What a coincidence, Ernst! Thank you for the link. I haven't seen this thread. Besides there is a thread on this forum about enlarger lenses at infinity that I equally ignored. Even though I never experimented an "awful" IQ with enlarger lenses at long distance close to infinity. But this might be because I have never got my hand on EL Nikkor...

If I understand right your idea on dpreview forum, you suppose that recessing the front group may flatten the optical field of the lens. My experiment goes in the contrary direction: I unscrewed the front group, so that it goes further from the focal plane. Besides my result is not consistent, as the last test series testimony: putting the front group further turns the image quality better, i.e. closer to the "normal" glass position, other than unscrewing just slightly. Maybe to get a more consistent result I need simply to repeat the test a couple times more.


PostPosted: Wed Aug 28, 2019 9:56 am    Post subject: Reply with quote

alex ph wrote:
What a coincidence, Ernst! Thank you for the link.
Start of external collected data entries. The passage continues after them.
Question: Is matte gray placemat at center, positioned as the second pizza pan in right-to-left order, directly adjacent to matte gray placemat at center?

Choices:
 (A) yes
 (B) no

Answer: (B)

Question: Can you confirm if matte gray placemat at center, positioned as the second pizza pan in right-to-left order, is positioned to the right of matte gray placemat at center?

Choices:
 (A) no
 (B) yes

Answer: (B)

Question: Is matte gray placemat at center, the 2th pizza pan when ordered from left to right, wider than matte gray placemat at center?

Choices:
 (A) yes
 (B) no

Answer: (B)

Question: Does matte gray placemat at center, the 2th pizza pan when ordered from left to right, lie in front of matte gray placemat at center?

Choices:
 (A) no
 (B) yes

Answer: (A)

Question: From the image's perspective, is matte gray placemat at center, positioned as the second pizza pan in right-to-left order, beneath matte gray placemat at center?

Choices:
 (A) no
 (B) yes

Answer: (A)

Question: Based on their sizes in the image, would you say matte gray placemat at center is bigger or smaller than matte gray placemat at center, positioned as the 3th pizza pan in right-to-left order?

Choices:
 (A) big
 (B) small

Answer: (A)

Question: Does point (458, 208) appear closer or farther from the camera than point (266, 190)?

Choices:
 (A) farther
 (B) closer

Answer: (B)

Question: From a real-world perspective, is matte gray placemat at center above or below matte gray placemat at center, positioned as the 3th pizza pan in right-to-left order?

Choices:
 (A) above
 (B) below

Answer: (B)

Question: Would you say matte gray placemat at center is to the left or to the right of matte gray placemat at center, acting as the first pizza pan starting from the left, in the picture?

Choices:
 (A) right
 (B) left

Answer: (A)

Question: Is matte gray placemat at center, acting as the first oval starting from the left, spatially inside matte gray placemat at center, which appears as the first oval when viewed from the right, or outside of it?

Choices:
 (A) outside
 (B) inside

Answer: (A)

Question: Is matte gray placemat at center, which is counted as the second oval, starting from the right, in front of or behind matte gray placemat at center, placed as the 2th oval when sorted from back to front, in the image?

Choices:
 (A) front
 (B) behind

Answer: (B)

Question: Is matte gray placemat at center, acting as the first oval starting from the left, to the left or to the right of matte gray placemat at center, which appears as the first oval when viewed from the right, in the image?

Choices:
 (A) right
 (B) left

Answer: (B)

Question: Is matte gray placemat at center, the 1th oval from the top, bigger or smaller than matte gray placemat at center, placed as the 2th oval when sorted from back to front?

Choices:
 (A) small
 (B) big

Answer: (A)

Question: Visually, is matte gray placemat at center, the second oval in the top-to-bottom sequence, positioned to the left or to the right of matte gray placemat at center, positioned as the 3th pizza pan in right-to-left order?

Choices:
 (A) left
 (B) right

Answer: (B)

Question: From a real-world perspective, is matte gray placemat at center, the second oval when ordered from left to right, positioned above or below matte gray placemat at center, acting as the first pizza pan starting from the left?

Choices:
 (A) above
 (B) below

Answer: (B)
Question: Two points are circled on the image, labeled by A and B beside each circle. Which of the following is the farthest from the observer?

I haven't seen this thread. Besides there is a thread on this forum about enlarger lenses at infinity that I equally ignored. Even though I never experimented an "awful" IQ with enlarger lenses at long distance close to infinity. But this might be because I have never got my hand on EL Nikkor...

If I understand right your idea on dpreview forum, you suppose that recessing the front group may flatten the optical field of the lens. My experiment goes in the contrary direction: I unscrewed the front group, so that it goes further from the focal plane. Besides my result is not consistent, as the last test series testimony: putting the front group further turns the image quality better, i.e. closer to the "normal" glass position, other than unscrewing just slightly. Maybe to get a more consistent result I need simply to repeat the test a couple times more.


I did read that thread some days ago. Should have mentioned it.

Well it is more that I expect for Tessars and Triplets designed for close up distances that they might be improved for longer distances when the front element is brought closer to the other elements. In analogy to front cell focusing Tessars and Triplets. How much is needed might be found in front cell focusing lenses of similar focal length. Going by this discussion https://www.photo.net/discuss/threads/front-cell-focusing-optimal-distance-setting.58647/ front cell focusing lenses are designed that the optimal quality is reached at 40x the focal length, say for the Kodak Anastigmat Special 101mm 4.5 that I have at 4.04 meter, about 13.5 feet. So if I would use it in a unit focusing system with a separate helicoid, I better set the front cell at that distance first. Then focus a target at that distance and make several takes with minimal changes at the front cell + focusing to see what the best quality is. Fix front cell and check the lens at other distances.

That is the opposite thing of what you might do (and I have in mind for some enlarging lenses), find what changes at the front cell are needed to use it for longer distances like infinity. My bet is reducing the distance between aperture and the front cell. That may not be easy given the barrel design.

BTW the lens you have is a Heliar design, 5 elements, 3 groups, but related to the Tessar design.


PostPosted: Thu Aug 29, 2019 11:09 pm    Post subject: Reply with quote

Ernst, interesting information and reflections! I will experiment more with unscrewing, unfortunately not in the sense you suggest, as it requires lathe work on the barrel. If you do some experiments with your lenses, please share the results.

I remember having crossed some sources about this lens, some saying Heliar type, some others Tessar. In the final count I made a conclusion that it is most probably the Tessar one.